The report calls for reform of the FISA court that makes those rulings, saying all Supreme Court justices – not just Chief Justice John Roberts – should have a say in selecting judges for the court, and backing the creation of a “public interest advocate to represent the interests of privacy and civil liberties” in classified rulings. Other proposals include allowing Internet companies to release “general information” about government orders to turn over data, and extending the protections that Americans have under the Privacy Act of 1974 to foreigners. Despite the long list of reforms, Michael Morell, the former deputy director of the CIA who was part of the five-person panel, said, “We are not in any way recommending the disarming of the intelligence community.”

The recommendations are not binding, and the president has already rejected the panel’s suggestion that the next NSA director should be a civilian, with the military’s Cyber Command getting its own leader.
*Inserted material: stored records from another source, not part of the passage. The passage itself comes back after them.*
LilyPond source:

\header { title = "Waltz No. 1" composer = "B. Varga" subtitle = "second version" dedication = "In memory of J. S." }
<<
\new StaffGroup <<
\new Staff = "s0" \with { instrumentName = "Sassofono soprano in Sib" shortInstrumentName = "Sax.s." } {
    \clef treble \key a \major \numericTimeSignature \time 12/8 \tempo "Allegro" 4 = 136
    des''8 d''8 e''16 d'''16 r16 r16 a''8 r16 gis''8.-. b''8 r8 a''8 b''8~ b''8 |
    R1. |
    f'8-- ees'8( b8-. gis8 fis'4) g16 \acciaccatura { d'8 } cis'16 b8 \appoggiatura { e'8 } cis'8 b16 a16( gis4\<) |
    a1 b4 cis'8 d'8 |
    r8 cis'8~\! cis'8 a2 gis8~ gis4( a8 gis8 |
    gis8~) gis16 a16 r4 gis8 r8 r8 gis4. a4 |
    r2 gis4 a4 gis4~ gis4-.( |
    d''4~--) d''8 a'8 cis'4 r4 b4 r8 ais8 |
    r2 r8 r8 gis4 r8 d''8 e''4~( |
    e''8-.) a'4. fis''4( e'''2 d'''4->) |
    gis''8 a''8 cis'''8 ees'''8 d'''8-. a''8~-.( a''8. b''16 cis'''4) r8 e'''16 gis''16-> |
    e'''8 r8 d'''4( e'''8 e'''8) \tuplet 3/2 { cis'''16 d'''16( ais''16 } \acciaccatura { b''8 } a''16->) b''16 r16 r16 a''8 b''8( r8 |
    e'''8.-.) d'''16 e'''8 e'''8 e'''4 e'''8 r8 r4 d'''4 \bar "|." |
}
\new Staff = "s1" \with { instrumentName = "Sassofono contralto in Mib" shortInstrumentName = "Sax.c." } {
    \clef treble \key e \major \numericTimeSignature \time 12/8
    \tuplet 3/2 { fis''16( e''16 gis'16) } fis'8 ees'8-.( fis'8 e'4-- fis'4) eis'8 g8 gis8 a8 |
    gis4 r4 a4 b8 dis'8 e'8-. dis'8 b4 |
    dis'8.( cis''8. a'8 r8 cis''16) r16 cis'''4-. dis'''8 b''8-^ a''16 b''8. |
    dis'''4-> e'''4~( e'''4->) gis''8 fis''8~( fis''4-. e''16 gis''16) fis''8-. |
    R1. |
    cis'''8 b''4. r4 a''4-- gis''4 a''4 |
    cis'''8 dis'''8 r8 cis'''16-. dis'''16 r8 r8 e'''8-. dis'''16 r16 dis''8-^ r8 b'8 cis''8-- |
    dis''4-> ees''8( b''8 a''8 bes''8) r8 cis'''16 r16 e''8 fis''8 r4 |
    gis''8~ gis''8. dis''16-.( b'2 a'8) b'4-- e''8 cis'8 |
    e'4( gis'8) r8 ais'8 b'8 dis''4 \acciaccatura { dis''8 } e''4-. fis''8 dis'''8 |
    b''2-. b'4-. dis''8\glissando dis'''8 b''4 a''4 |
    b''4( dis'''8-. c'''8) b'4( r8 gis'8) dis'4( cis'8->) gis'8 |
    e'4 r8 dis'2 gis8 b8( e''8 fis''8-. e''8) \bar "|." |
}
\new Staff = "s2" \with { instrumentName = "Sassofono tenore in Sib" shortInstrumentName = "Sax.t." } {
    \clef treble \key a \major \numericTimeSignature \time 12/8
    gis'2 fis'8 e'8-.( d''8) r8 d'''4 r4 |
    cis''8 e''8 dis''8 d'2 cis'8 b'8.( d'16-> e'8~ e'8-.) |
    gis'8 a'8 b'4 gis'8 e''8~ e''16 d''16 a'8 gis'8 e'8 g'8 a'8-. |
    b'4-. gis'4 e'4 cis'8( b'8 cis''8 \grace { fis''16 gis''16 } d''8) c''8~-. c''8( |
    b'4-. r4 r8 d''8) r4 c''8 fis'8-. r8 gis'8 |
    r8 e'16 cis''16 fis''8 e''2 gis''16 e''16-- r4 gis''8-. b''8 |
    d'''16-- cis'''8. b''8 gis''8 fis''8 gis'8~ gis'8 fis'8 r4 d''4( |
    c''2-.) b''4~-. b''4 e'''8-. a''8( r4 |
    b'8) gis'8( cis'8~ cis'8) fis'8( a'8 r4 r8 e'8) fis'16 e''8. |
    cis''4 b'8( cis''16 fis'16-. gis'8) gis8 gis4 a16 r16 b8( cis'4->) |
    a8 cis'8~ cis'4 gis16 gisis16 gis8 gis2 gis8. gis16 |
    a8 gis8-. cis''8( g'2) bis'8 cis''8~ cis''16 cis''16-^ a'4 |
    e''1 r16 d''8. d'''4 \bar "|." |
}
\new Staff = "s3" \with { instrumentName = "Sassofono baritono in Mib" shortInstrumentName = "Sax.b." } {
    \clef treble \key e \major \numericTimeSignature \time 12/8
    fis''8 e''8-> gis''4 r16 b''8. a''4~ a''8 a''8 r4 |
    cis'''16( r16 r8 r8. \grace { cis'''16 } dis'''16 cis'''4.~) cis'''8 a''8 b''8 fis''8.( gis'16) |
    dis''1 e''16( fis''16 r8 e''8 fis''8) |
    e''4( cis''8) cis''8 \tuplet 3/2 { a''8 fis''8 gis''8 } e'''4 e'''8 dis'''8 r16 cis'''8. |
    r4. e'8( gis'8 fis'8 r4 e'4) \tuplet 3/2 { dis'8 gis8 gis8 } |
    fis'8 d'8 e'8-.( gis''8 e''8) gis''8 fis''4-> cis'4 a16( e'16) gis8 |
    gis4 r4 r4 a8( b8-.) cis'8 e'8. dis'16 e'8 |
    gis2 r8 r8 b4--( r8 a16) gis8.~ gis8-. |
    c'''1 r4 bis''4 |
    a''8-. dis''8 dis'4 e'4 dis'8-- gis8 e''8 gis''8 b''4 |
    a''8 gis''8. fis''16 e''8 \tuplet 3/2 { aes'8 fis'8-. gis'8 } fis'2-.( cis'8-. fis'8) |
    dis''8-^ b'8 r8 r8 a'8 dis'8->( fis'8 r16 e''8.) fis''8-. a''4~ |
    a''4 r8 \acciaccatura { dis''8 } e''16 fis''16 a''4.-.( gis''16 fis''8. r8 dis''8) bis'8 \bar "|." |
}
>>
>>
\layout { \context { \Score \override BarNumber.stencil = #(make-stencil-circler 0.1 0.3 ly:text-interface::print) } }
Obama has suggested that he won’t split the position, and intends to put another military official in charge of the NSA when General Keith Alexander retires in a few months.

A senior administration official told the New York Times that Obama is “open to many” of the changes, but he hasn’t decided which he’ll implement. The president is expected to study the recommendations during his vacation in Hawaii this week, and announce the changes he wants to see at the NSA in January.